How to make an animated GIF map in Python using Folium and Imageio

A visual analysis of Brazilian Higher Education history

Thiago Cardoso
Towards Data Science
6 min readSep 8, 2020
Photo by Roman Mager on Unsplash

Recently, I have been cleaning and analyzing data from Brazilian Higher Education Institutions (HEI). The Brazilian “National Institute for Educational Studies and Research Anísio Teixeira (INEP)” keeps a large repository of microdata from Basic and Higher Education students, teachers and institutions, as also as data from the external evaluation that measure courses quality and students learning development.

There is a large number of studies (academic or not) analyzing Basic Education (Primary and Secondary) data in Brazil. During my MA in Economic Theory, I investigated the impact of social quotas in HEI aimed at students from public high schools in school choice at the end of middle school.

Studies analyzing higher education data are less common, especially outside Brazilian universities. In light of this phenomenon, I started to organize, descript, and translate data and information about Brazilian higher education. This series of posts is a first attempt to spread the use of higher education Brazilian data outside Brazil.

In this post, I highlight one of the outputs produced in the broader study. Namely, the code for creating a group of choropleths maps images from different years and turning into a Gif.

The Product

At the begging, my main goal was to have a visual representation of the geographical distribution of higher education offer across years in Brazil. I had a guess that large portions of Brazil still do not have access to higher education courses. Also, considering a well-known (at least for Brazilians) process of expansion of public higher education institutions in the last 2 decades, which happened with higher intensity in small and medium cities, I imagined that this ‘higher education access map’ had improved a lot recently.

To reach this goal, I choose to make a choropleth map for each decade, dating from the year that the first still ongoing higher education course was founded. Fortunately (or not), the final product showed that my previous guesses were right.

Library Import

Two main libraries are used in this project:

  • The first is Imageio. This library was used to append a collection of .png files in one animated gif. For further information about the library click here. Below is a short description available on Imageio website:

“Imageio is a Python library that provides an easy interface to read and write a wide range of image data, including animated images, volumetric data, and scientific formats.”
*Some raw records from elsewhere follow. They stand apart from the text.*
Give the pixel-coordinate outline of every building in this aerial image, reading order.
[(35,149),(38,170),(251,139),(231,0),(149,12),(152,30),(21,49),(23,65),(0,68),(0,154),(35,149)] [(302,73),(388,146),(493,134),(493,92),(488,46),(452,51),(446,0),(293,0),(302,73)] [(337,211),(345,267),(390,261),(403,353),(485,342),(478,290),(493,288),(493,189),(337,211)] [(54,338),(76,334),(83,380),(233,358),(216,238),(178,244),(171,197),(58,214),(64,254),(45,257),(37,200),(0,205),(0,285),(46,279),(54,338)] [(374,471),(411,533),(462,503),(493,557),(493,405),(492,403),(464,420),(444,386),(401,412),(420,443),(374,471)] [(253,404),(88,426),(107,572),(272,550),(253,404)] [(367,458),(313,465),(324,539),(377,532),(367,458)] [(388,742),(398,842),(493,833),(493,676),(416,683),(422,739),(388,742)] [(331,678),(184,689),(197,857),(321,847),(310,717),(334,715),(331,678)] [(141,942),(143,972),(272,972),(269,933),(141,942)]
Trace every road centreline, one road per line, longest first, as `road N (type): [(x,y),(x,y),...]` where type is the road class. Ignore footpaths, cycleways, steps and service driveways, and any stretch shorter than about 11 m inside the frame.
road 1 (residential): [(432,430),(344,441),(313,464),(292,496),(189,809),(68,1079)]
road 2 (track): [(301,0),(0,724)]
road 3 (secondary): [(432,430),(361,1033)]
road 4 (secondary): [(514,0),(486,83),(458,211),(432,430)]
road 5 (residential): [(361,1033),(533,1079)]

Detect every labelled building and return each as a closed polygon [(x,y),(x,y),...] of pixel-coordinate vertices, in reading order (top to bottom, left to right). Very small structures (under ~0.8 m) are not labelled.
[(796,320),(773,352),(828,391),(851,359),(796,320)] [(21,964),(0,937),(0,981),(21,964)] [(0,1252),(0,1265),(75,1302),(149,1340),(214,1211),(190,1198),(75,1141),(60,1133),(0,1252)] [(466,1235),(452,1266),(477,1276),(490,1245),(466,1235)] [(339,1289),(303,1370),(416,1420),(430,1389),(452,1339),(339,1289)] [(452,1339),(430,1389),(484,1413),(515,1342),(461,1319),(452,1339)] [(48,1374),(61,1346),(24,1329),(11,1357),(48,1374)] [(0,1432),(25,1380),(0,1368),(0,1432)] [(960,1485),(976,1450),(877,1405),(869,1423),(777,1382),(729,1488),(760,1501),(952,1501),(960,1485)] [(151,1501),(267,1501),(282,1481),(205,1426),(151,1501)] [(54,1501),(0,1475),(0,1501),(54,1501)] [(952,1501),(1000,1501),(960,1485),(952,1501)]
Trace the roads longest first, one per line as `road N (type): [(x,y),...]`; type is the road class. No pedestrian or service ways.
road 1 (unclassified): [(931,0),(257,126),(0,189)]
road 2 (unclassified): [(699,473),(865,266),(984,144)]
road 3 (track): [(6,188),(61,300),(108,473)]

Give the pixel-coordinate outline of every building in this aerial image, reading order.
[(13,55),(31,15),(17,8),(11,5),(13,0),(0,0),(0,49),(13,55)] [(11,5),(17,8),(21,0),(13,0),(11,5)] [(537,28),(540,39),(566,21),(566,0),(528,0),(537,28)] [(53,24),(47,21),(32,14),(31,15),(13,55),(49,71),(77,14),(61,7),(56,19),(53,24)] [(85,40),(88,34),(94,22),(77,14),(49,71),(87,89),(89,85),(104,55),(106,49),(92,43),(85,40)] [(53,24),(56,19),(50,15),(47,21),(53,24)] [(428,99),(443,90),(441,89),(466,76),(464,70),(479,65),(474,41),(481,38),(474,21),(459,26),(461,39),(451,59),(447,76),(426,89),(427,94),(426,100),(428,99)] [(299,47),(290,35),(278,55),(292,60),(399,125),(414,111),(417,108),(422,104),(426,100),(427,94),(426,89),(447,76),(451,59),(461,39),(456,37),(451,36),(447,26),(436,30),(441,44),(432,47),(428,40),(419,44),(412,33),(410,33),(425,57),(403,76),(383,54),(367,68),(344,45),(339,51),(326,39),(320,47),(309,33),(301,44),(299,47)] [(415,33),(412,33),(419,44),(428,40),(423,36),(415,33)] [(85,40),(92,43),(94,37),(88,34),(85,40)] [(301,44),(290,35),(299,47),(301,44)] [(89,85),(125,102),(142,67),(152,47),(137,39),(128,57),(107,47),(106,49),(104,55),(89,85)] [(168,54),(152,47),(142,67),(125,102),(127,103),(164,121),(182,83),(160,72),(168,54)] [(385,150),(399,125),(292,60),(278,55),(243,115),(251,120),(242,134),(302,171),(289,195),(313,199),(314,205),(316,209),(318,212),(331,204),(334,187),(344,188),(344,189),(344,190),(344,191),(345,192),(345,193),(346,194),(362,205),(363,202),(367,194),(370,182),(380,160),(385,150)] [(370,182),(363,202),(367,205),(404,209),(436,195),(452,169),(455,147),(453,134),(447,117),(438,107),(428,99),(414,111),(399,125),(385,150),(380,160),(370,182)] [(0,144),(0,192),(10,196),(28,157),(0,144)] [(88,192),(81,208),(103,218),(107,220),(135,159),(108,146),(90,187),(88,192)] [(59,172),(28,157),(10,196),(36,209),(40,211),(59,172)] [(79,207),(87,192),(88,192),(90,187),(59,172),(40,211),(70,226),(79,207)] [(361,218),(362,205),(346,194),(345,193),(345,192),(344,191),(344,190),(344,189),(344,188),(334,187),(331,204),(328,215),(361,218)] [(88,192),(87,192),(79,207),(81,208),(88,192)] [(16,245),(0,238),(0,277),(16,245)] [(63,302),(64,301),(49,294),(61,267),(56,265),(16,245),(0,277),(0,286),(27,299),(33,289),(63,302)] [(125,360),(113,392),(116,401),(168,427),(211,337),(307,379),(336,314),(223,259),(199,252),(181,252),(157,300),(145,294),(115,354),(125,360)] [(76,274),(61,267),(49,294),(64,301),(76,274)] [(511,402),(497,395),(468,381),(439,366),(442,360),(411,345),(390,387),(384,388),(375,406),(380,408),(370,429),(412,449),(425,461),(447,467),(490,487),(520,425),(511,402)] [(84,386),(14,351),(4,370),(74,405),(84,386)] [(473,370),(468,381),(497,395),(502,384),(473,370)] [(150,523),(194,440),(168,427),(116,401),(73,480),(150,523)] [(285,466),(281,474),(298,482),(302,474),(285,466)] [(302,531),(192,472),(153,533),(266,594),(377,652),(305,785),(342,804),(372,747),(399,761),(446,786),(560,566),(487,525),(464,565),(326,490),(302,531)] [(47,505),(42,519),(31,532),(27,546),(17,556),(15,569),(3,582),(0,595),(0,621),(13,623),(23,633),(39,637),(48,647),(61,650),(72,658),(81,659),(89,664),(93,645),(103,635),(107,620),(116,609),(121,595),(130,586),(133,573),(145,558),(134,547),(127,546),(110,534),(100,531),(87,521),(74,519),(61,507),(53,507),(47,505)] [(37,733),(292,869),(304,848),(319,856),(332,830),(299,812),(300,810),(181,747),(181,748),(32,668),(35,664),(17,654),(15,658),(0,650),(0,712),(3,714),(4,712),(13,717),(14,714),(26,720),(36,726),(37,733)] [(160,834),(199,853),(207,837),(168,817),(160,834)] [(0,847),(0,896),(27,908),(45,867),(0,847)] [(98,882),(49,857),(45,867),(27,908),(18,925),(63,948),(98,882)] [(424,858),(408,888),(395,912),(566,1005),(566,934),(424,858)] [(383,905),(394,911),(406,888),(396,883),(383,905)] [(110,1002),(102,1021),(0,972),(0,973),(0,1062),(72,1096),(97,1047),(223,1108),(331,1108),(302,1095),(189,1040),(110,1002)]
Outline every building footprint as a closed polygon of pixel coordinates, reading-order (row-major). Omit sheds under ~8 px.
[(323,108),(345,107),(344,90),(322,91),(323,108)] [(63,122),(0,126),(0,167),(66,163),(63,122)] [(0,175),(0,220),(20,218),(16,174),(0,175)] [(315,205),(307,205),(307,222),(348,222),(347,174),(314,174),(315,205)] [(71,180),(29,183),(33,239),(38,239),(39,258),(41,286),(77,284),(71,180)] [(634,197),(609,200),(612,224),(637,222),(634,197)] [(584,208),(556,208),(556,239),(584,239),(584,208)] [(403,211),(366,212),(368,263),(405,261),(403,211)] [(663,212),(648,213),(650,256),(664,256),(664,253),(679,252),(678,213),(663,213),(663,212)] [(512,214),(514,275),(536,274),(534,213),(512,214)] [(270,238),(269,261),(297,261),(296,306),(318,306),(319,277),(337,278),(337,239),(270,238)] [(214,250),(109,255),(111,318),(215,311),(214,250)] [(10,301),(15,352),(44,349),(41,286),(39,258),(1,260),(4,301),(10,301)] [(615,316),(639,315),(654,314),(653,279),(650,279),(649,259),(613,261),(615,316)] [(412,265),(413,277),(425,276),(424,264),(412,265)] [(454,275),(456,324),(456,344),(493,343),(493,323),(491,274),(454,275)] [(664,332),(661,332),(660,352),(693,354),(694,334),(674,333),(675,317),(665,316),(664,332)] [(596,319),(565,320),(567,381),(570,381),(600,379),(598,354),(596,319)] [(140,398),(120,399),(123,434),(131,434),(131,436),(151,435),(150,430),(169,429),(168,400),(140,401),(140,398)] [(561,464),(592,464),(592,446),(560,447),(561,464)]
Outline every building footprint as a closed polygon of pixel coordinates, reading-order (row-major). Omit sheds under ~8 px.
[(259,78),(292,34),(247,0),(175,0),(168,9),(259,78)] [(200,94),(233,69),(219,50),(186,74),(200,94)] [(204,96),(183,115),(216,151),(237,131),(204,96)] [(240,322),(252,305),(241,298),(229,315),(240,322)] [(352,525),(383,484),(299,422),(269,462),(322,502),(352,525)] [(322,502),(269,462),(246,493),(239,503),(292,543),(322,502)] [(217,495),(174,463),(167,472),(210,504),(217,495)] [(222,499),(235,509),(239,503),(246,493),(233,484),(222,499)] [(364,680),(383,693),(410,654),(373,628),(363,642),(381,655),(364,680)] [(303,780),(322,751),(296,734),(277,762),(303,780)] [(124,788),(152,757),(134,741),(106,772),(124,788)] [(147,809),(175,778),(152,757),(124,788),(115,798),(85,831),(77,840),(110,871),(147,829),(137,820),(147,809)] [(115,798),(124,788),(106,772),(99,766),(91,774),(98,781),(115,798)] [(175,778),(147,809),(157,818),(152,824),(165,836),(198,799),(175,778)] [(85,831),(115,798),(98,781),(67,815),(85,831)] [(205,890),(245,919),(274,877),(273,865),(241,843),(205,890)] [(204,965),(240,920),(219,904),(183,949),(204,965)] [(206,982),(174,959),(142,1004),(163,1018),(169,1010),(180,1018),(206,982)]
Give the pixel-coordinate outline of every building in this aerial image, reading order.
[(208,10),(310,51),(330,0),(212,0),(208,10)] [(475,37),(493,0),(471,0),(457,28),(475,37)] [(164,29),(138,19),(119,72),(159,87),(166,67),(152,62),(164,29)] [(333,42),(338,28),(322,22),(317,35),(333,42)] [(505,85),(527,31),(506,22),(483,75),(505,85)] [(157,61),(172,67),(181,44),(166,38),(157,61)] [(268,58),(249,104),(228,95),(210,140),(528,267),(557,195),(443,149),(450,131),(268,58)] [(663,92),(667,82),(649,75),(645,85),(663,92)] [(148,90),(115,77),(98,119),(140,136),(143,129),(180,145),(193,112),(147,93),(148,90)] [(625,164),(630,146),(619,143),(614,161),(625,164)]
  • The second is the amazing Folium library. Folium “makes it easy to visualize data that’s been manipulated in Python on an interactive leaflet map.’’. Basically, with Folium you can easily create a map centered in any location you want, customize its style and add makers, colors, and other features based on locations inputs or in a GeoJson file.

Additionally, other libraries were used to extract a .zip (zipfile), open HTML files and take a screenshot (webdriver), read a Json file (json), crop images (Image), define a color scale (braca.colormap), manage data frames (pandas), among others. Here is the complete list:

The Data

The Brazilian Higher Education Census brings annual data for every institution, course, student, and teacher. It’s a public and very rich dataset, not so broadly explored yet. For making this product, I used the course data from the 2018 microdata.

The code below extracts the microdata file from INEP website, unzip and organizes it in the project folder and reads the course data in a pd.dataframe.

The ‘Cleaning’

Actually, for this analysis, no significant cleaning in the course data frame was needed. Only two columns are used for making the map:

  • ‘CO_MUNICIPIO’, which represents the id for the municipality where the course is offered; and
  • ‘DT_INICIO_DE_FUNCIONAMENTO’, which represents the date when the course started to be offered.

Before keeping only the two columns described above, I dropped on-line courses from the database (about 8,3% of all courses)

From ‘‘DT_INICIO_DE_FUNCIONAMENTO’ I created a new column, ‘FOUNDATION_YEAR’, which indicates only the year when the course started to be offered, excluding the month and day of foundation.

Figure 1 — Heatmap with missing values distribution

A quick ‘nan’ value check shows that FOUNDATION_YEAR has 2.700 nan values (5,1% of the data frame). The heatmap (Figure — 1) shows that these missing values are well distributed across municipalities. My choice here was to simply drop all these nan values. One outlier was also dropped. A course that supposedly started in 2917

The code for cleaning our course data frame is described below.

The GeoJSON File

In order to make a choropleth map, we need a JSON or shapefile for geographical regions. The GeoJSON for Brazilian municipalities is available on this Git. A small but interesting adaptation of this work could be using state or microregion borders, instead of municipalities.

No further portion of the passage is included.